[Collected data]
+--

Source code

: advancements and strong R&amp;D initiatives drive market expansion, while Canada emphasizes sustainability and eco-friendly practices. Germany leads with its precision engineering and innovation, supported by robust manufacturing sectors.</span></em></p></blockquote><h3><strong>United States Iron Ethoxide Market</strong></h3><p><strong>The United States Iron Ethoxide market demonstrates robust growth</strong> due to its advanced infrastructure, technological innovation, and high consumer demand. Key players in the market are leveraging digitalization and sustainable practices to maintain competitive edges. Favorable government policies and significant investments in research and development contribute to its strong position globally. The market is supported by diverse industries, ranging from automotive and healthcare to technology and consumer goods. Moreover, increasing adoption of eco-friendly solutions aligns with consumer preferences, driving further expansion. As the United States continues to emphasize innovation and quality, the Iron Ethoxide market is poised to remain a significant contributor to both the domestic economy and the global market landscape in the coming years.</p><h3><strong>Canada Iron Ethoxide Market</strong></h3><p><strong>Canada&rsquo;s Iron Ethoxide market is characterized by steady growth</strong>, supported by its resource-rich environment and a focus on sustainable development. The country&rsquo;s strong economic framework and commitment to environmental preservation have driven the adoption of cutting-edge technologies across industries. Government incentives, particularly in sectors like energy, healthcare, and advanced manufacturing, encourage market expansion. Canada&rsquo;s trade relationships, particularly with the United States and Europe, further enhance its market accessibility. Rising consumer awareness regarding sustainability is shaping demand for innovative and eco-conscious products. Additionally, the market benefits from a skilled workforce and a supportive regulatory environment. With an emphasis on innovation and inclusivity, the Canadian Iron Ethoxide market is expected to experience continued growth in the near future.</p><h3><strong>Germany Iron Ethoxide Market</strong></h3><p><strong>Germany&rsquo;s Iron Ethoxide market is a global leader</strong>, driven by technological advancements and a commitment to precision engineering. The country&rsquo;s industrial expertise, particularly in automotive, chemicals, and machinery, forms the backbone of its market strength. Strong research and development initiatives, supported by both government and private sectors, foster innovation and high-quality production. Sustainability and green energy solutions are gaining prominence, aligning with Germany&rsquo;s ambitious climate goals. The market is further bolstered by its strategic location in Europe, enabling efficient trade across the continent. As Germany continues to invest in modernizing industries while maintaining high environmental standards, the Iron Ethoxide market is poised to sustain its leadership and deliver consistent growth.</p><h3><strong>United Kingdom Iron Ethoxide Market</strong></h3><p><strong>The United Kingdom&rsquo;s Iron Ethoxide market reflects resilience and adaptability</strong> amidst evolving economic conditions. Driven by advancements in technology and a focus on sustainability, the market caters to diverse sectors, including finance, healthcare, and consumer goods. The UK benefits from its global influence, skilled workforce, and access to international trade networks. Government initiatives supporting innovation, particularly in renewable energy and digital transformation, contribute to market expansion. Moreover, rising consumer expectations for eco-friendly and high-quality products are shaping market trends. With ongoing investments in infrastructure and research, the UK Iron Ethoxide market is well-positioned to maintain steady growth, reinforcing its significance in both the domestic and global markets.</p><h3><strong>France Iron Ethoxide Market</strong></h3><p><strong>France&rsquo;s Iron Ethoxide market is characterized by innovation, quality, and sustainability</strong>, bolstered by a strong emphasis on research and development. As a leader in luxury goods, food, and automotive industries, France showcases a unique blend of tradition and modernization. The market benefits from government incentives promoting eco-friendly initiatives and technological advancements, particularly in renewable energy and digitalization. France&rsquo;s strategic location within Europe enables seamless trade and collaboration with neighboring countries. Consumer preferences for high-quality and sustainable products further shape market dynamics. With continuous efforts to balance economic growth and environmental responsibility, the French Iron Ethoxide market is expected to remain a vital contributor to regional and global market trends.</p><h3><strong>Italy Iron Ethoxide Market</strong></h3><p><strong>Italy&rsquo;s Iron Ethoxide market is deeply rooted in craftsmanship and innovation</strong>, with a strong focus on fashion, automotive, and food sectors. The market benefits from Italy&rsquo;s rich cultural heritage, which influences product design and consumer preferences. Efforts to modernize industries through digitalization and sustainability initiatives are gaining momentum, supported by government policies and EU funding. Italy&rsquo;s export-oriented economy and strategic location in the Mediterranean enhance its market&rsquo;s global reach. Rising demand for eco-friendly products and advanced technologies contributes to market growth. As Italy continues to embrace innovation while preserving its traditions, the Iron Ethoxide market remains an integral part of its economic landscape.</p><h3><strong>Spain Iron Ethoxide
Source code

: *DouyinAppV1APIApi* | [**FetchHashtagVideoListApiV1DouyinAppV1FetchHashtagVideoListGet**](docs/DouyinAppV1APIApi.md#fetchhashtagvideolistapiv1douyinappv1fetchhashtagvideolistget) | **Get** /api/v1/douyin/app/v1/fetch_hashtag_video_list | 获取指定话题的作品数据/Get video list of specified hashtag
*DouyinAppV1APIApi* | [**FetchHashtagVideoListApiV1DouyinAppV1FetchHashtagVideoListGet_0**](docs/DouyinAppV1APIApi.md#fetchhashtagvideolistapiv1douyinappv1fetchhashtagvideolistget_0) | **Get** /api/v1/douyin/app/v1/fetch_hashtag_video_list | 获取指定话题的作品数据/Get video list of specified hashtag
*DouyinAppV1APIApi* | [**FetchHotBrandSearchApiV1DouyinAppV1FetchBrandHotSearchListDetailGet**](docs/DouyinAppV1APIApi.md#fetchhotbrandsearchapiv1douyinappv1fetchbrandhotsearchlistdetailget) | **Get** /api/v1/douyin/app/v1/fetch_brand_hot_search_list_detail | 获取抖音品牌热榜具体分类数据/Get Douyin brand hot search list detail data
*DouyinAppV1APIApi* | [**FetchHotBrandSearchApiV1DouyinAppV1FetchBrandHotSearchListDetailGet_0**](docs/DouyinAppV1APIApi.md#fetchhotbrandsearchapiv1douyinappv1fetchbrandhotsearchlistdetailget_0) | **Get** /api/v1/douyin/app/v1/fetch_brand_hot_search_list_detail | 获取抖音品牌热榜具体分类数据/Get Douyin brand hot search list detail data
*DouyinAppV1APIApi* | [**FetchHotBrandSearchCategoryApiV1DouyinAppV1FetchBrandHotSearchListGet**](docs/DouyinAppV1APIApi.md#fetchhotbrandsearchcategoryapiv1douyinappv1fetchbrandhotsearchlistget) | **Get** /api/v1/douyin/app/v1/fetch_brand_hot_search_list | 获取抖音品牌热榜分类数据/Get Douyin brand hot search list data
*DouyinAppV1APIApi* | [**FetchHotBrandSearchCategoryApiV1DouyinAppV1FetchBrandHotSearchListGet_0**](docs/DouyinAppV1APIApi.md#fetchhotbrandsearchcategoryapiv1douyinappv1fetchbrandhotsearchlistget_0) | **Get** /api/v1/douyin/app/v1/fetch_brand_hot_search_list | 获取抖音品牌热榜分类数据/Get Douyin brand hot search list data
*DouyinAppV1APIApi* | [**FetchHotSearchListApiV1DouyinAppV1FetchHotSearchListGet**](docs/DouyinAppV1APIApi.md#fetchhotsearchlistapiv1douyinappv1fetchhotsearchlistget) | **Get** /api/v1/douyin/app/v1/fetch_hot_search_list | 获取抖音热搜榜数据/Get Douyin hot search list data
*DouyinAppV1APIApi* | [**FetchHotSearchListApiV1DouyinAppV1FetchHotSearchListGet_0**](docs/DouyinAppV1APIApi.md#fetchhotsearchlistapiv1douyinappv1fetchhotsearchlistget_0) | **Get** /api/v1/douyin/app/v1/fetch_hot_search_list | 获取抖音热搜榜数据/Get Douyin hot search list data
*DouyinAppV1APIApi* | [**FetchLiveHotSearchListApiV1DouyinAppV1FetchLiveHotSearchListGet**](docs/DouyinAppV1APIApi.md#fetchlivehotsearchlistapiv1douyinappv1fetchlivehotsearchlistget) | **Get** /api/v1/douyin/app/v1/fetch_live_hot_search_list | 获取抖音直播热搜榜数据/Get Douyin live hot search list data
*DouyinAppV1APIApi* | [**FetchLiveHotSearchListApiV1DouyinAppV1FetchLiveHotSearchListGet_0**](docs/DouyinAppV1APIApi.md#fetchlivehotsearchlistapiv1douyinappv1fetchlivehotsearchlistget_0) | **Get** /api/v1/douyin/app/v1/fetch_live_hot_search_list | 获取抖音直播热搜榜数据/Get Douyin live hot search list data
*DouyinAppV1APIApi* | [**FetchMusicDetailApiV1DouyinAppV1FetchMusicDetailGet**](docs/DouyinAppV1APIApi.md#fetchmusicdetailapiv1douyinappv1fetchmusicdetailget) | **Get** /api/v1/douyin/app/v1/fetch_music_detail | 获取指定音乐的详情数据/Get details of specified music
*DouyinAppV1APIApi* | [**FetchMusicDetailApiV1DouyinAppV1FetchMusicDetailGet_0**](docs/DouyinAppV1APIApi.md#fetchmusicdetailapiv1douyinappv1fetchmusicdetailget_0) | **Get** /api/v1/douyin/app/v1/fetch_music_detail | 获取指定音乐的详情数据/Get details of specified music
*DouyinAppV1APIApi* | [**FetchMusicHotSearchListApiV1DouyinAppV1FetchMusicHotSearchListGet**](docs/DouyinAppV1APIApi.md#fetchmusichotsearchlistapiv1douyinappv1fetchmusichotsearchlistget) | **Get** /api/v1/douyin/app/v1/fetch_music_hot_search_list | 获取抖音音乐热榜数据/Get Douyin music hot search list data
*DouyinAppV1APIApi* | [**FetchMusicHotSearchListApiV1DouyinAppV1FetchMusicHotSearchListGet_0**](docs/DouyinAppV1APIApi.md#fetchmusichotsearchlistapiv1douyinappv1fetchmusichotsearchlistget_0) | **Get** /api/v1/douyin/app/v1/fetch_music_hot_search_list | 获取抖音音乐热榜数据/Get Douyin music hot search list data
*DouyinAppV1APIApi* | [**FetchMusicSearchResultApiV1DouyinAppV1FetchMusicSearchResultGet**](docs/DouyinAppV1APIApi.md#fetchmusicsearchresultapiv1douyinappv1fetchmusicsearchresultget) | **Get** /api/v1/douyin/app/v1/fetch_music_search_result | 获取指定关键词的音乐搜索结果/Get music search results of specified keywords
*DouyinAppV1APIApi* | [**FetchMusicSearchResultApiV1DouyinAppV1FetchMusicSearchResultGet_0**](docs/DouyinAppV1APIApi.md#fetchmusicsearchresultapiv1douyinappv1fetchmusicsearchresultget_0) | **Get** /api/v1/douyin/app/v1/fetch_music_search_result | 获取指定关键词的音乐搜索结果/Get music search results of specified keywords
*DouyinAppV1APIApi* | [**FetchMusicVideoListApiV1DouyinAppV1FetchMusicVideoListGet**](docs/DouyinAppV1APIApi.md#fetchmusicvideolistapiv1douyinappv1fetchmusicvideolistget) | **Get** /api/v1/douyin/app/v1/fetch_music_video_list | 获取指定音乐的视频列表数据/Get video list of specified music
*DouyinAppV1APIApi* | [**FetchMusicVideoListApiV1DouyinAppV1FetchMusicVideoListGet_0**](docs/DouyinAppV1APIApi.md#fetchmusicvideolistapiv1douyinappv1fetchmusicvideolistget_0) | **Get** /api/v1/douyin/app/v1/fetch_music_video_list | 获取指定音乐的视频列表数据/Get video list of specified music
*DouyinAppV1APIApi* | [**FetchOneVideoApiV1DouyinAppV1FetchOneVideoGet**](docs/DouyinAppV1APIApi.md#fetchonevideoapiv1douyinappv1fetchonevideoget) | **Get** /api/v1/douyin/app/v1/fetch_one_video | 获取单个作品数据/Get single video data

+--

**YOUR INSTRUCTIONS:** Search the data above for the word "results", then gather each line in which it appears.

**SOLUTION TO THE EXERCISE:**
*DouyinAppV1APIApi* | [**FetchMusicSearchResultApiV1DouyinAppV1FetchMusicSearchResultGet**](docs/DouyinAppV1APIApi.md#fetchmusicsearchresultapiv1douyinappv1fetchmusicsearchresultget) | **Get** /api/v1/douyin/app/v1/fetch_music_search_result | 获取指定关键词的音乐搜索结果/Get music search results of specified keywords
*DouyinAppV1APIApi* | [**FetchMusicSearchResultApiV1DouyinAppV1FetchMusicSearchResultGet_0**](docs/DouyinAppV1APIApi.md#fetchmusicsearchresultapiv1douyinappv1fetchmusicsearchresultget_0) | **Get** /api/v1/douyin/app/v1/fetch_music_search_result | 获取指定关键词的音乐搜索结果/Get music search results of specified keywords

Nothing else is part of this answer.